(Une panne réseau m'a empêché de publier depuis dimanche dernier. Avec toutes mes excuses.)
Ce que fait un homme c'est comme si tous les hommes le
faisaient. Il n'est donc pas injuste qu'une désobéissance dans un jardin ait pu
contaminer l'humanité; il n'est donc pas injuste que le crucifiement d'un seul
juif ait suffi à la sauver.
Borges
– La forme de l'épée
Celui qui a péché, c'est lui qui mourra. Un fils ne portera
pas la faute de son père ni un père la faute de son fils: au juste sera imputée
sa justice, et au méchant sa méchanceté.
La
Bible – Ezéchiel, XVIII, 20
Avec le contraste entre ces deux citations on aura reconnu les
termes du débat : le péché originel est-il crédible ? Et
symétriquement : la valeur salvifique du sacrifice de Jésus est-elle aujourd’hui
encore sur nos têtes, alors même qu’à l’époque de sa mort, non seulement il ne
savait rien de nous, mais encore il n’était pas sûr que l’humanité dure jusqu’à
nous ?
Nous autres, hommes du 21ème siècle, sommes-nous
redevables de ce nous sommes à des hommes d’autre fois, situés à l’origine des
temps ou à l’origine de notre histoire ? Alors même que nos gènes sont
soumis à variation et mutation il faudrait admettre que quelque chose en nous se
serait conservé, imperturbablement.
- Selon Ezéchiel, la Bible établit un lien indéfectible
entre l’acte et la nature de celui qui l’a accompli : l’action juste
établit que son auteur est juste ; seul le péché accompli prouve que celui
qui l’a commis est un pécheur.

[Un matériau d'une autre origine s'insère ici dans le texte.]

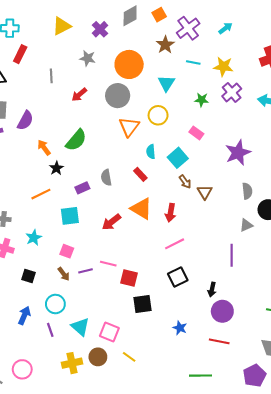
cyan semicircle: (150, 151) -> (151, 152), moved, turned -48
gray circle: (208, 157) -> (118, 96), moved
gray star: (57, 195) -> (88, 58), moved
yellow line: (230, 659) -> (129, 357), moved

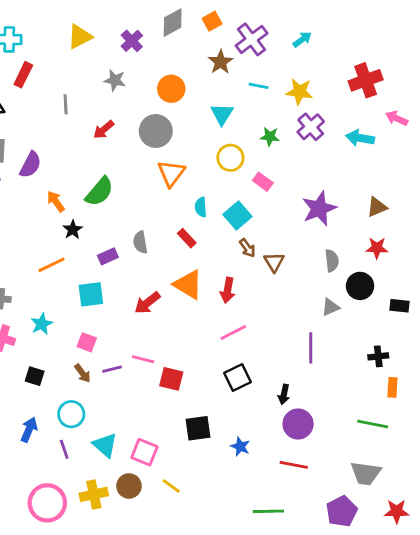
orange circle: (129, 64) -> (171, 89), size x0.7
yellow circle: (158, 115) -> (230, 158), moved
black square: (142, 304) -> (198, 428), moved
pink circle: (22, 369) -> (47, 503), moved, size x1.4

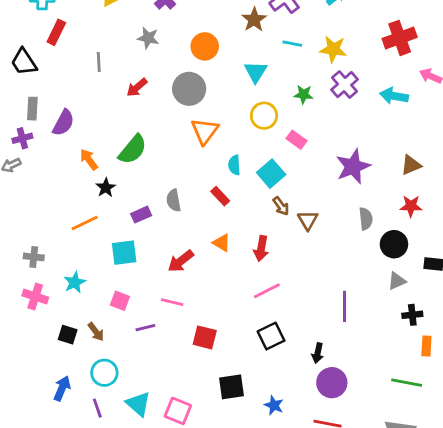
orange triangle: (188, 285) -> (222, 243), size x0.6
gray triangle: (330, 307) -> (397, 281), moved
pink line: (143, 359) -> (172, 302), moved
brown arrow: (83, 373) -> (96, 332), moved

Le péché est une preuve d’une faute dont l’homme
innocent ne peut en être chargé.
- Sauf que selon Borges il y a une communauté de nature
entre les hommes, au point qu’il faudrait parler plutôt d’humanité que d’hommes : si la nature de l’acte qualifie son
auteur, alors le péché d’un seul établit la nature pécheresse de tous parce que « tous » sont solidaires les uns des
autres.
- Alors, peut-on aussi en tirer preuve pour dire que le
sacrifice de Jésus a valeur pour l’humanité entière, c’est-à-dire pour tous les
hommes passés, présents et à venir ? Peut-être, mais alors il faut supposer
une très forte cohérence entre les hommes, admettre qu’existe une humanité qui
ne constitue qu’un seul sujet solidaire de ce que chacun fait.
L’espèce humaine ne formerait alors qu’un seul être qui
surgirait progressivement dans la collection des générations qui se succèdent –
à moins de supposer que ce soit toujours le même homme qui réapparaisse.
Dans tous les petits d’hommes qui viennent au monde
aujourd’hui, c’est Judas qui nait de nouveau.